Document section:

***

Rather than go higher, Millennium opted to retreat, take the $19.5 million and use the money to grow Velcade. That money adds only about 5 percent to Millennium's cash, but buying out AnorMED would have taken a huge chunk. "It would have been tough," Raymond said - and already is, somewhat.
Velcade, an oral proteasome inhibitor, first won approval in refractory/relapsed MM in May 2003, and the label since has been expanded to include second-line patients.
"Despite solid second-quarter results," wrote analyst Bret Holley with CIBC World Markets in July, "we believe upside for Millennium will be limited without evidence Velcade is effective in first-line MM, follicular non-Hodgkin's lymphoma, and/or non-small-cell lung cancer." First-line MM success "may be attainable," and interim Phase III data are expected during the December meeting of the American Society of Hematology, but NHL and NSCLC remain "unanswered questions," Holley wrote.
Meanwhile, Millennium downgraded its guidance for third-quarter Velcade revenue, predicting a lower number than the second quarter's $59 million.

***

(Stored data entries)
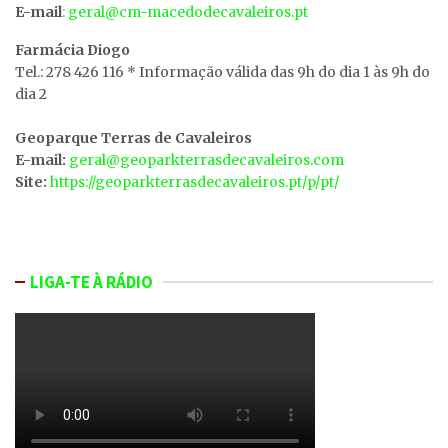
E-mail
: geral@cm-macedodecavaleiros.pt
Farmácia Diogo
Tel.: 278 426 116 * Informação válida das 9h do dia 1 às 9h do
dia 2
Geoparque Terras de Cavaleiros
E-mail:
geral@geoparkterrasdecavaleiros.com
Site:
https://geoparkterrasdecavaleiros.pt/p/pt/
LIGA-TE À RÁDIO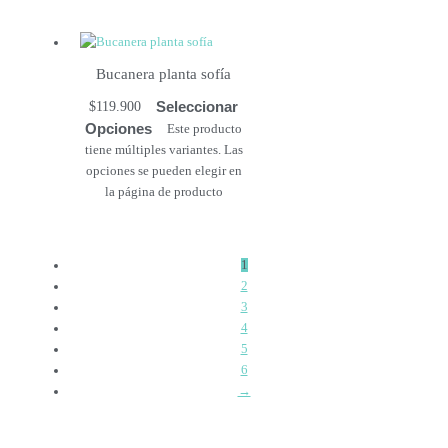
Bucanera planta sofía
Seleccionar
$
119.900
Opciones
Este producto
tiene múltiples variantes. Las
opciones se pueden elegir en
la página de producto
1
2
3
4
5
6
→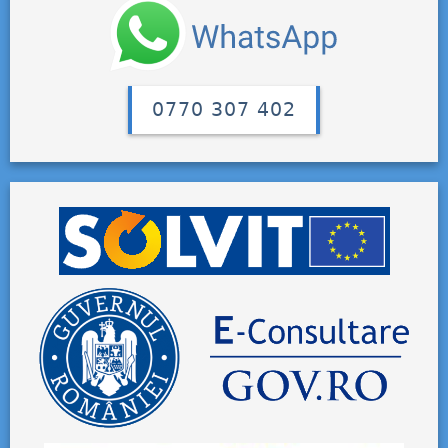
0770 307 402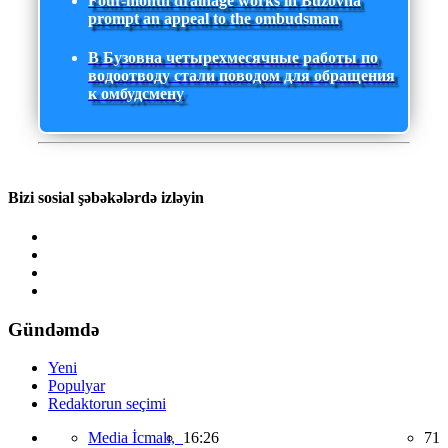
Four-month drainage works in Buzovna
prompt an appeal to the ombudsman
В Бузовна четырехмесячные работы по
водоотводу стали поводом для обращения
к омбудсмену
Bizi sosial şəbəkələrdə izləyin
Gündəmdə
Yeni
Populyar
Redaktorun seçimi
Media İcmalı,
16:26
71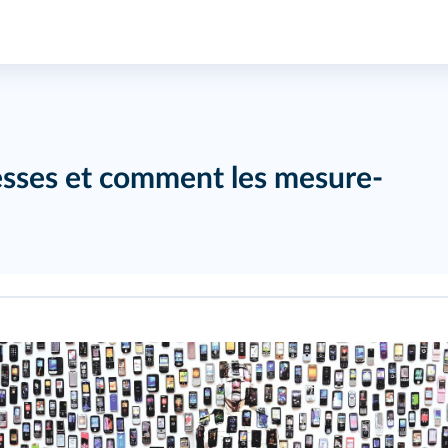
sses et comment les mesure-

***

Work to complete:
According to the passage on Millennium and Velcade, why did Millennium take the $19.5 million instead of going higher? Answer in one to three sentences.

Output of the task:
Millennium chose to retreat because buying out AnorMED would have taken a huge chunk of its cash. The $19.5 million, by contrast, added about 5 percent to its cash, and Millennium planned to use it to grow Velcade.